EXERCISE DATA:

════

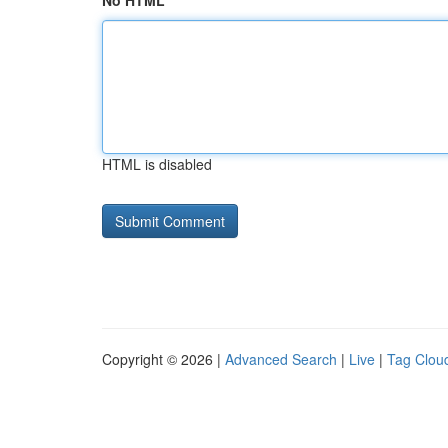
No HTML
HTML is disabled
Copyright © 2026 |
Advanced Search
|
Live
|
Tag Clou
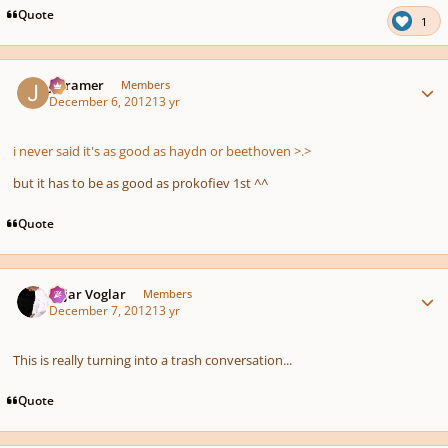
Quote
1
Author stats
jrcramer
Members
December 6, 2012
13 yr
i never said it's
as good as
haydn or beethoven >.>
but it has to be as good as prokofiev 1st ^^
Quote
Author stats
Sojar Voglar
Members
December 7, 2012
13 yr
This is really turning into a trash conversation...
Quote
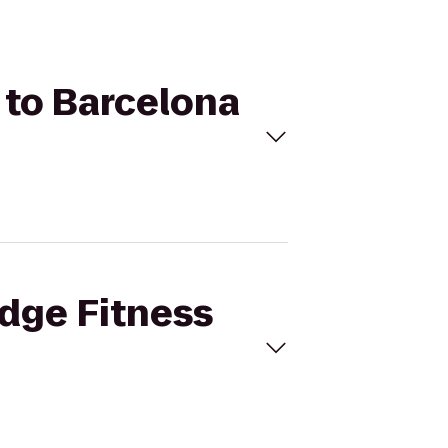
b to Barcelona
Edge Fitness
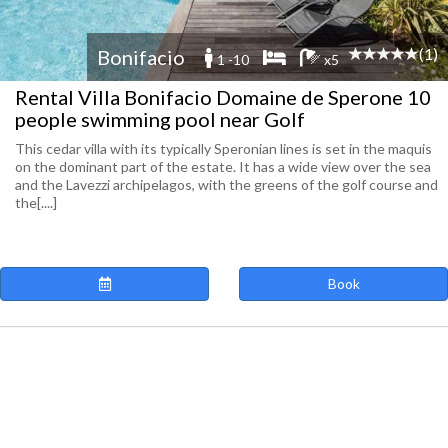
(1)
Bonifacio
1 -10
x5
Rental Villa Bonifacio Domaine de Sperone 10
people swimming pool near Golf
This cedar villa with its typically Speronian lines is set in the maquis
on the dominant part of the estate. It has a wide view over the sea
and the Lavezzi archipelagos, with the greens of the golf course and
the[....]
Book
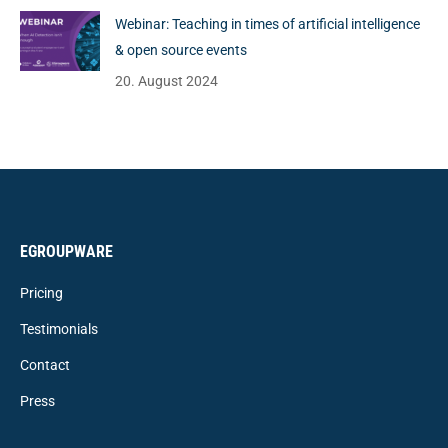
Webinar: Teaching in times of artificial intelligence
& open source events
20. August 2024
EGROUPWARE
Pricing
Testimonials
Contact
Press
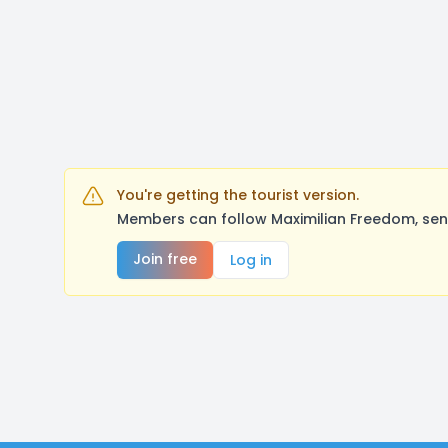
You're getting the tourist version.
Members can follow Maximilian Freedom, sen
Join free
Log in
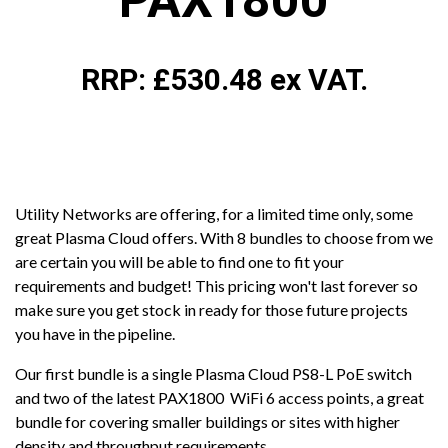
PAX1800
RRP: £530.48 ex VAT.
Utility Networks are offering, for a limited time only, some
great Plasma Cloud offers. With 8 bundles to choose from we
are certain you will be able to find one to fit your
requirements and budget! This pricing won't last forever so
make sure you get stock in ready for those future projects
you have in the pipeline.
Our first bundle is a single Plasma Cloud PS8-L PoE switch
and two of the latest PAX1800 WiFi 6 access points, a great
bundle for covering smaller buildings or sites with higher
density and throughput requirements.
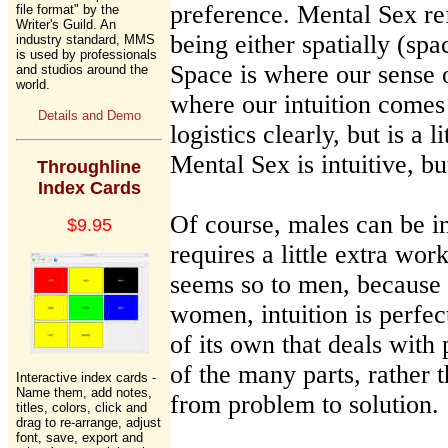
preference. Mental Sex ref
file format" by the
Writer's Guild. An
being either spatially (spa
industry standard, MMS
is used by professionals
Space is where our sense 
and studios around the
world.
where our intuition come
Details and Demo
logistics clearly, but is a 
Mental Sex is intuitive, but
Throughline
Index Cards
Of course, males can be int
$9.95
requires a little extra work
seems so to men, because i
women, intuition is perfect
of its own that deals with
of the many parts, rather t
Interactive index cards -
Name them, add notes,
from problem to solution.
titles, colors, click and
drag to re-arrange, adjust
font, save, export and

════

JOB ITEM:
I need every line of the material that includes "Plasma", so please copy them out.

SOLUTION TO THIS TASK:
great Plasma Cloud offers. With 8 bundles to choose from we
Our first bundle is a single Plasma Cloud PS8-L PoE switch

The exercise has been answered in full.